■ Tarefa a realizar:
Transcreva na íntegra, sem nenhuma alteração, o trecho sobre o reconhecimento do trabalho escravo pelo Estado brasileiro.

O Estado Brasileiro reconheceu a existência de trabalho escravo em seu território no ano de 1995. À época, houve uma solução amistosa perante a Comissão Interamericana de Direitos Humanos da Organização dos Estados Americanos (OEA), relacionada ao caso em que o trabalhador rural José Pereira foi gravemente ferido e o seu colega foi assassinado quando tentavam fugir de uma fazenda no interior do estado do Pará em que eram submetidos a trabalhos forçados. A partir de então, o país passou a desenvolver uma série de políticas com o objetivo de combater essa forma ilícita de exploração de mão de obra, sendo que essas podem ser de caráter repressivo ou preventivo.

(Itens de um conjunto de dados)
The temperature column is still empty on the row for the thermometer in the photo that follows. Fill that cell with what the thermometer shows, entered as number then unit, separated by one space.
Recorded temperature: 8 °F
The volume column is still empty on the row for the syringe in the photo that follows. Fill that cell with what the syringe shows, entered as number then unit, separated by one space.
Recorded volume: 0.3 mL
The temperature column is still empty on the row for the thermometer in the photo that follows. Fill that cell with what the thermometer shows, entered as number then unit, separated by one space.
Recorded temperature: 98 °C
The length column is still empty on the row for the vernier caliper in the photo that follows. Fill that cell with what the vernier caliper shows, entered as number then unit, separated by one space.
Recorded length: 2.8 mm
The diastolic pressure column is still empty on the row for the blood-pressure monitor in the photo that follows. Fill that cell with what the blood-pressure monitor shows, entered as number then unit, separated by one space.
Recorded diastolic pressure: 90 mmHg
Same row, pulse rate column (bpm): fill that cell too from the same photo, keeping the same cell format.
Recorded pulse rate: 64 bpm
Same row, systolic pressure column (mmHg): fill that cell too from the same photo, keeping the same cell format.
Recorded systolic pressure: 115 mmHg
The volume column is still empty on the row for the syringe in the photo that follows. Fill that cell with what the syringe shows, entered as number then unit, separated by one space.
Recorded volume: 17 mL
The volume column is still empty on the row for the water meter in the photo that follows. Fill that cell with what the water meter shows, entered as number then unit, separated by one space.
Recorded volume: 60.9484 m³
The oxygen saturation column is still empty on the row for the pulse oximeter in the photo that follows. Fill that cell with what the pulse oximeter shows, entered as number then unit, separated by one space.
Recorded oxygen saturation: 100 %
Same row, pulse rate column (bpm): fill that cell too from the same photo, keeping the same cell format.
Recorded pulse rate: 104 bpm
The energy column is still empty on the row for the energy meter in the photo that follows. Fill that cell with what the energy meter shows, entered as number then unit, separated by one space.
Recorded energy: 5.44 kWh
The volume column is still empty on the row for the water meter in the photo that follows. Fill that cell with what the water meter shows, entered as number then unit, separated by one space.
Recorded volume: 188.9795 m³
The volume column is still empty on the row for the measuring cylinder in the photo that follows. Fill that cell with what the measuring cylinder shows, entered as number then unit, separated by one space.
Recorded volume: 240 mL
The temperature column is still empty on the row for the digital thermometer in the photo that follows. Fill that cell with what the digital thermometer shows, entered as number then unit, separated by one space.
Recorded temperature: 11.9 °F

■ Sua resposta:
O Estado Brasileiro reconheceu a existência de trabalho escravo em seu território no ano de 1995. À época, houve uma solução amistosa perante a Comissão Interamericana de Direitos Humanos da Organização dos Estados Americanos (OEA), relacionada ao caso em que o trabalhador rural José Pereira foi gravemente ferido e o seu colega foi assassinado quando tentavam fugir de uma fazenda no interior do estado do Pará em que eram submetidos a trabalhos forçados. A partir de então, o país passou a desenvolver uma série de políticas com o objetivo de combater essa forma ilícita de exploração de mão de obra, sendo que essas podem ser de caráter repressivo ou preventivo.